* **Data records**:
'''

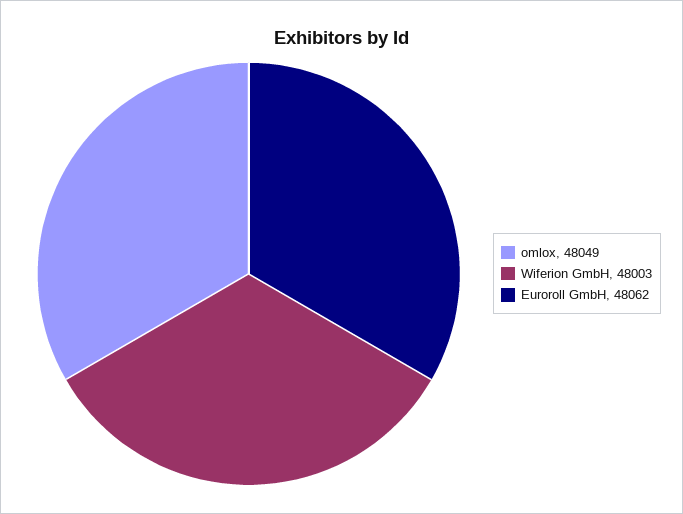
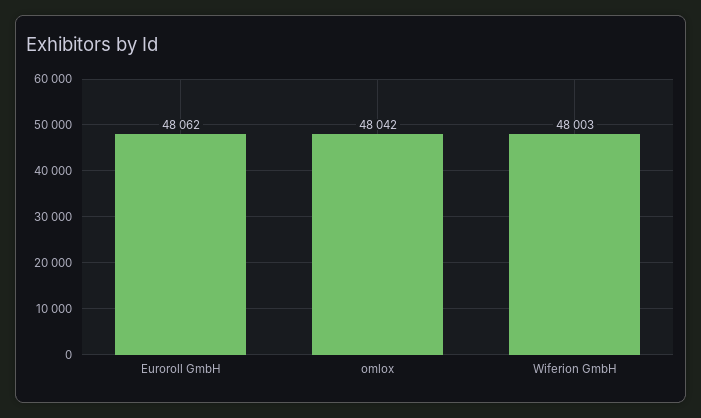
omlox: 48049 -> 48042

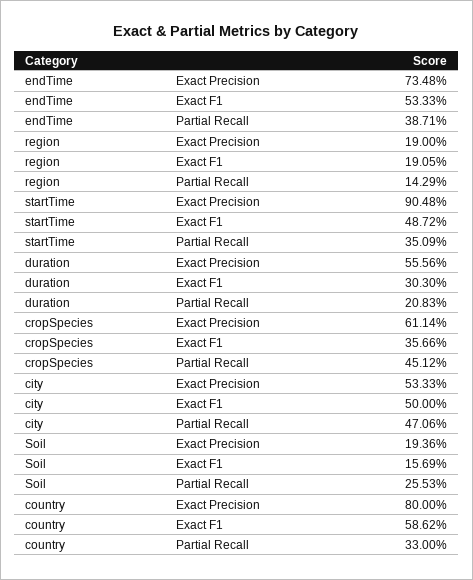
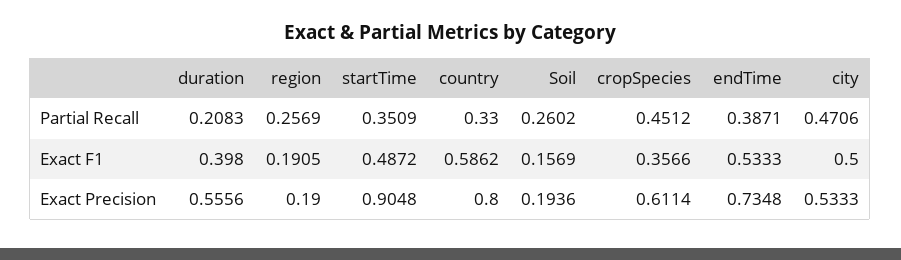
region, Partial Recall: 0.1429 -> 0.2569
duration, Exact F1: 0.303 -> 0.398
Soil, Partial Recall: 0.2553 -> 0.2602

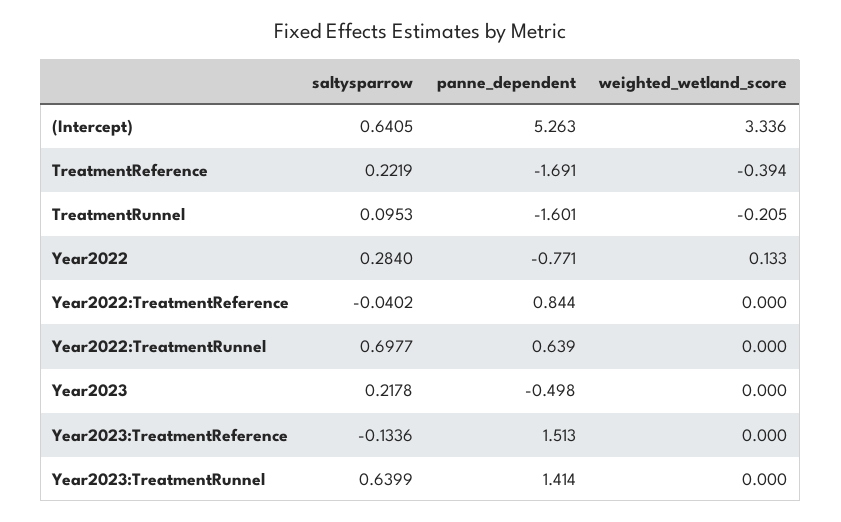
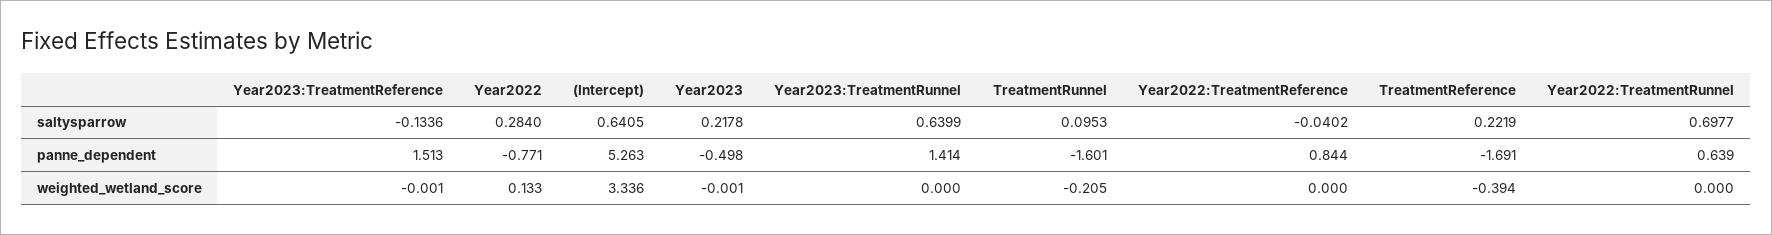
weighted_wetland_score, Year2023: 0 -> -0.001
weighted_wetland_score, Year2023:TreatmentReference: 0 -> -0.001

'''

Copy all of the data word for word, and keep the pictures out of it.

* **Completed exercise**:
omlox: 48049 -> 48042

region, Partial Recall: 0.1429 -> 0.2569
duration, Exact F1: 0.303 -> 0.398
Soil, Partial Recall: 0.2553 -> 0.2602

weighted_wetland_score, Year2023: 0 -> -0.001
weighted_wetland_score, Year2023:TreatmentReference: 0 -> -0.001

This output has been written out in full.